Journal: Ecology and Society
Volume: 9
Page(s):
Date: 2004
URI: https://hdl.handle.net/10535/3356
Sector: General & Multiple Resources
Forestry
Region: East Asia
Subject(s): traditional knowledge
ecology
forestry
sustainability
conservation
forest products
Abstract: "Traditional knowledge, promoted to make conservation and development more relevant and socially acceptable, is shown to have an important role in identifying critical research needs in tropical ecology. Botanists, foresters, and phytochemists, among others, from many countries have sought for decades to understand the process of resin formation in the genus Aquilaria, a tropical forest tree of South and Southeast Asia. Not every tree develops the resin and, despite extensive scientific research, this process remains poorly understood. Attempts at cultivating the valuable aromatic resin, gaharu, have been uneven at best.

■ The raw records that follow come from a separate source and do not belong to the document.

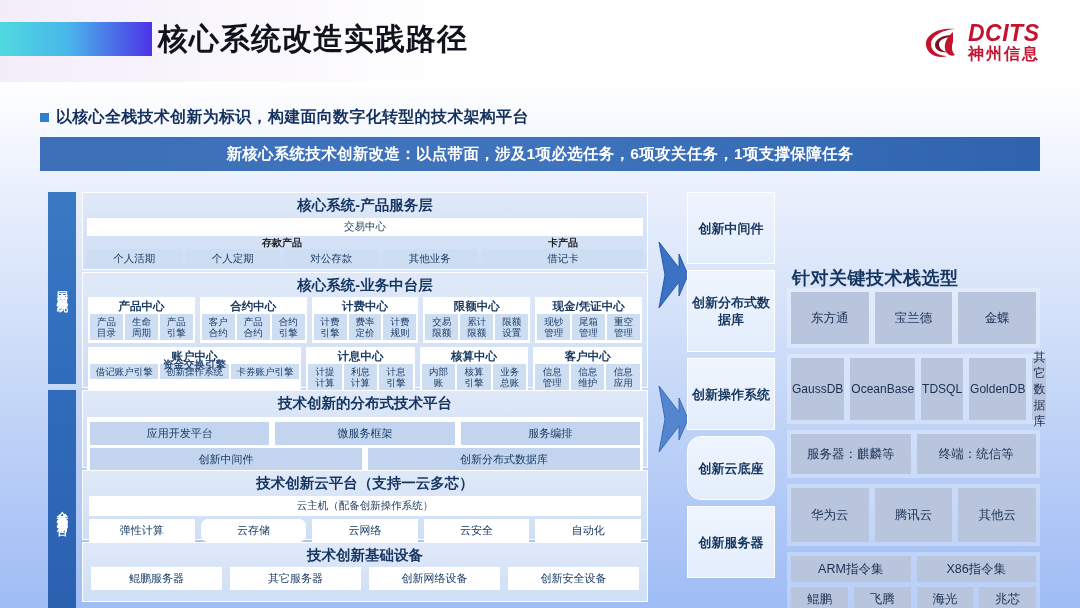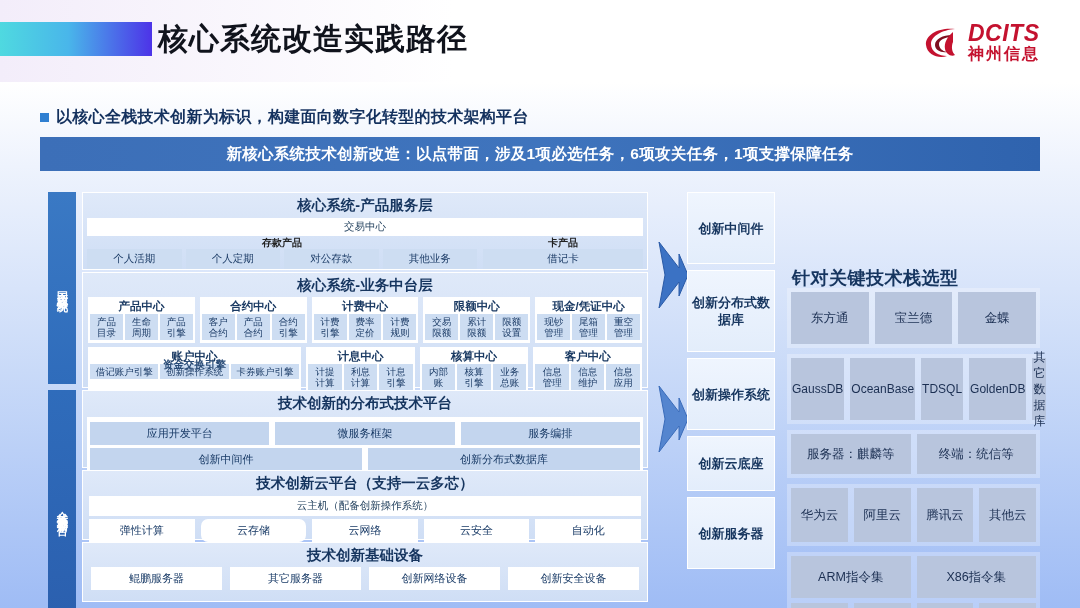--- a/index.html
+++ b/index.html
@@ -327,7 +327,7 @@
       <div class="mid-item" style="height:72px;">创新中间件</div>
       <div class="mid-item" style="height:82px;">创新分布式数据库</div>
       <div class="mid-item" style="height:72px;">创新操作系统</div>
-      <div class="mid-item" style="height:55px;">创新云底座</div>
+      <div class="mid-item" style="height:64px;border-radius:14px;">创新云底座</div>
       <div class="mid-item" style="height:72px;">创新服务器</div>
     </div>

Thus, gaharu remains largely a natural forest product, increasingly under threat as the trees are overexploited and forest is cleared. In this paper, we compare scientific knowledge and traditional knowledge of the Penan Benalui and other forest product collectors of Indonesian Borneo. Although limited management of wildlings failed to bring the resin-producing species under cultivation, we found that the Penan recognize the complex ecology of resin formation involving two, or maybe three, living organisms--the tree, one or more fungi, and possibly an insect intermediary. Developing a sustainable production system for this resource will require a clear understanding of how these various natural elements function, separately and synergistically. Traditional knowledge can help fill gaps in our information base and identify promising areas for future research. Both correspondence and gaps in knowledge support the call for a greater role for ethnobiological research and interdisciplinary cooperation, especially between ethnobiologists and foresters, in developing sustainable management systems for this traditional resource and its natural habitat."